The proposition that we need positive inflation is completely contradictory to the functioning of a healthy competitive economy, in which competition, innovation and technology will increase productivity and drive down prices. The "imperative" for positive inflation means that in the face of increasing productivity driven lower prices in some sectors, cash is pumped into the economy driving up prices in less competitive sectors and fuelling asset bubbles. From my limited understanding the only three reasons that I can see for the need for positive inflation are
1 That the banking sector is very dependent on it to make their extortionate profits. Remember my earlier posts where I revealed that the NZ finance sector generates as much profit as the other top 200 companies in NZ and most of that is accrued in the 4 big Australian banks.
2 We prefer to mange our economy with the belief that future inflation will pay off today's capital expenditure. This is really lazy thinking and a self deception. If we took a more honest and disciplined approach we might have an economy and finance sectors that are a lot less sexy and volatile, but far more stable and sound.
3. It suits the wealthy people with lots of political influence because it makes it easy for them to borrow money and invest in assets of all forms, knowing that inflation will pay down the debt. - Farming inflation.

An altogether more pointed, insightful analyses than that of the author of this piece.

The good Dr Roach simply told us what seems to have been bleedingly obvious to the everyday man/woman on the street.


Excellent Piece.. Basically, Beveridge economics doesn't stand up to scrutiny when faced with the realities of the 70-80 year economic super-cycle (a deflationary bust)... It was enacted on the assumption that the Great Depression had been a 'one off event and would never happen again. QE has delayed the onset but sadly has raised the height from where the fall starts. which may make it more painful at landing..

Bit of protectionism anyone? How about a few tariffs.
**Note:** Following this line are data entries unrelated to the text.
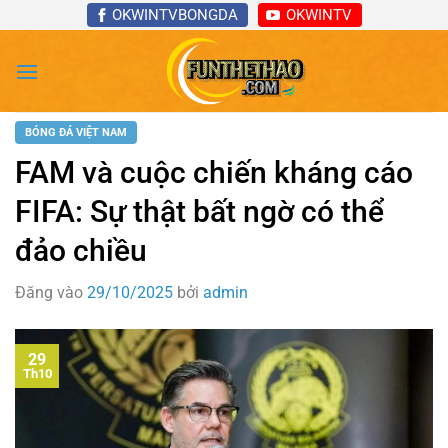
Bỏ
OKWINTVBONGDA
OKWINTV
qua
nội
dung
BÓNG ĐÁ VIỆT NAM
FAM và cuộc chiến kháng cáo
FIFA: Sự thật bất ngờ có thể
đảo chiều
Đăng vào
29/10/2025
bởi
admin
29
Th10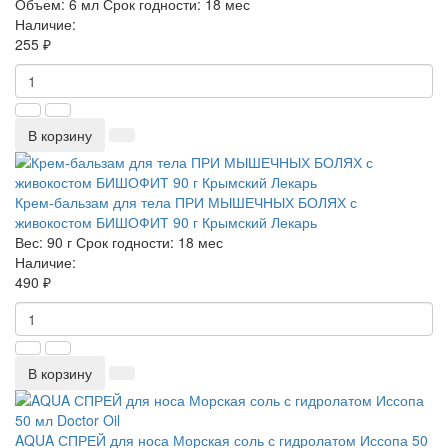
Объем:
6 мл
Срок годности:
18 мес
Наличие:
255 ₽
В корзину
Крем-бальзам для тела ПРИ МЫШЕЧНЫХ БОЛЯХ с
живокостом БИШОФИТ 90 г Крымский Лекарь
Вес:
90 г
Срок годности:
18 мес
Наличие:
490 ₽
В корзину
AQUA СПРЕЙ для носа Морская соль с гидролатом Иссопа 50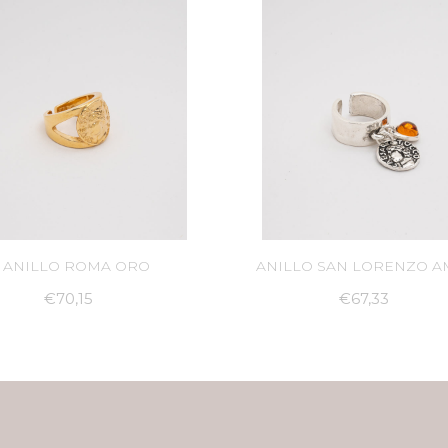
Puedes encontrar más informac
haciendo click
aqui
.
ANILLO ROMA ORO
ANILLO SAN LORENZO 
€70,15
€67,33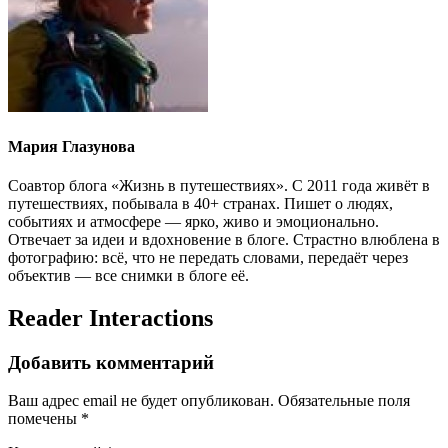
Мария Глазунова
Соавтор блога «Жизнь в путешествиях». С 2011 года живёт в
путешествиях, побывала в 40+ странах. Пишет о людях,
событиях и атмосфере — ярко, живо и эмоционально.
Отвечает за идеи и вдохновение в блоге. Страстно влюблена в
фотографию: всё, что не передать словами, передаёт через
объектив — все снимки в блоге её.
Reader Interactions
Добавить комментарий
Ваш адрес email не будет опубликован.
Обязательные поля
помечены
*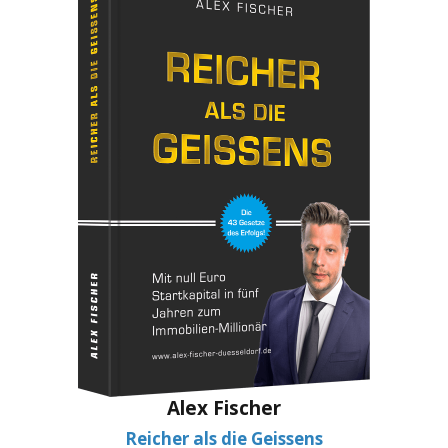
Alex Fischer
Reicher als die Geissens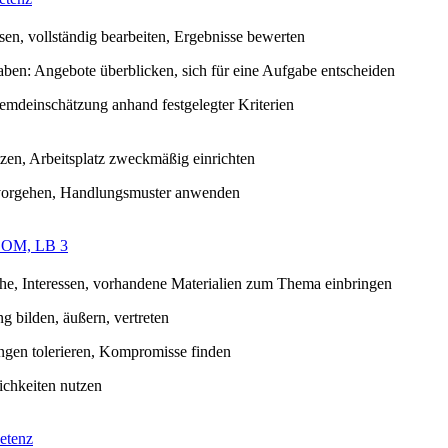
sen, vollständig bearbeiten, Ergebnisse bewerten
ben: Angebote überblicken, sich für eine Aufgabe entscheiden
remdeinschätzung anhand festgelegter Kriterien
tzen, Arbeitsplatz zweckmäßig einrichten
 vorgehen, Handlungsmuster anwenden
 OM, LB 3
e, Interessen, vorhandene Materialien zum Thema einbringen
g bilden, äußern, vertreten
gen tolerieren, Kompromisse finden
chkeiten nutzen
etenz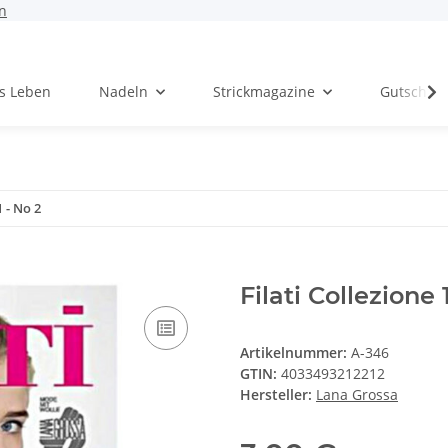
n
rs Leben
Nadeln
Strickmagazine
Gutschei
1 - No 2
Filati Collezione 
Artikelnummer:
A-346
GTIN:
4033493212212
Hersteller:
Lana Grossa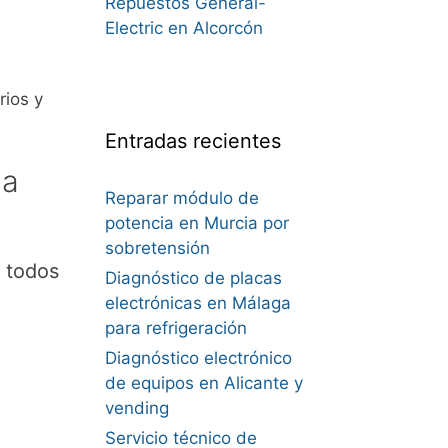
Repuestos General-
Electric en Alcorcón
ios y
Entradas recientes
da
Reparar módulo de
potencia en Murcia por
sobretensión
 todos
Diagnóstico de placas
electrónicas en Málaga
para refrigeración
Diagnóstico electrónico
de equipos en Alicante y
vending
Servicio técnico de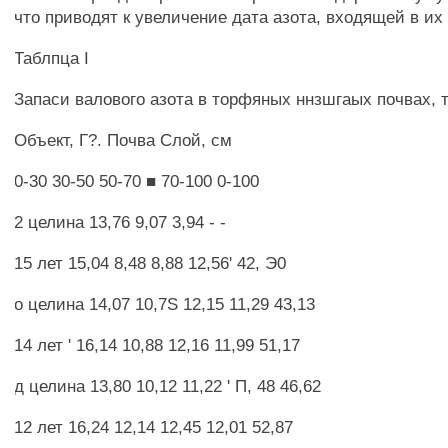
что приводят к увеличение дата азота, входящей в их
Таблпца I
Запаси валового азота в торфяных ннзшгаых почвах, т
Объект, Г?. Почва Слой, см
0-30 30-50 50-70 ■ 70-100 0-100
2 целина 13,76 9,07 3,94 - -
15 лет 15,04 8,48 8,88 12,56' 42, Э0
о целина 14,07 10,7S 12,15 11,29 43,13
14 лет ' 16,14 10,88 12,16 11,99 51,17
д целина 13,80 10,12 11,22 ' П, 48 46,62
12 лет 16,24 12,14 12,45 12,01 52,87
Is history repeating?

Happy 10 years of stupid!

Its been a wild illusion of prosperity and wealth!

Of course the Elephant in the room is the $100 Trillion dollars of current global debt, or approx $13200 for every man, woman and child alive today and growing by the second

Many Happy Returns!

Happy Birthday!

The point is QE is a poor substitute for fiscal policy. It is an asset swap. Central bank swaps cash (reserves) for bonds. Might have some effects on interest rates at the margin. But doesn't increase lending in real economy for investment to offset balance sheet recession and a lack of demand. Now, if the austerity binge hadn't happened things would have been different. Time to brush off the dust on Keynes's General Theory and learn about its modern successor - MMT. Monetary policy is not nearly as useful as they'd have you believe. We need are much strong automatic stablisers - like a job guarantee. Dry economists like Larry Summers and Olivier Blanchard even say as much. And the all acknowledge that the idea of expansionary fiscal contraction - aka austerity - doesn't work. Positive fiscal multipliers do exist. And that QE is not much use.